Amber Eden is the editor of Stitch and She LOVES sewing and editing Stitch and She also loves dance, yoga, iced decaf triple espressos, and her two golden retrievers. She divides her time between Boston and New York.

5 thoughts on “New E-Books Just For Teachers – Download Today

  1. This summer I taught twelve kids basic sewing skills, over five Saturdays. I recruited three helpers, all sewists, by the end the kids completed pincushions, coasters, and notebook covers for school. Now, we are getting requests to teach the mothers. It was chaotic, and fun, and next summer we will do it again.

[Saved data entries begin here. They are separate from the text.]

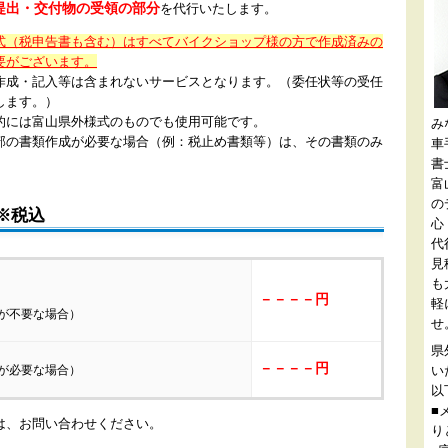
提出・交付物の受領の部分
を代行いたします。
式（税申告書も含む）はすべてバイクショップ様の方で作成済みの
要がございます。
作成・記入等は含まれないサービスとなります。（委任状等の受任
します。）
的には富山県外様式のものでも使用可能です。
み
部の書類作成が必要な場合（例：税止め書類等）は、その書類のみ
車
書
富
の
※税込
心
代
見
も
－－－－円
軽
が不要な場合）
せ
県
－－－－円
い
が必要な場合）
以
■
は、お問い合わせください。
り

  2. every winter we go to Florida. A few years ago my friend and I started giving sewing lessons to some of the ladies in our park. The general comment initially was “I used to sew when my kids were small but haven’t sewn for years”. We started out with simple things like aprons and such. Now some have them have bought embroidery machines etc and we go to the Sewing expo every year, they are quilting, making purses and generally creating. It is very rewarding. I have also taught my grand children including grandsons, that was fun.

  3. I have been teaching on a regular basis for 2 years now. I teach each Wednesday night at the bank I used to work for. I get to share what I love and still see the great ladies I used to work with. There, I teach pattern reading and garment sewing.

    I also teach quilting twice a month. At this gathering I am meeting new gals. We call ourselves the Sewfull Sisters! they are my Soulfull Sisters too!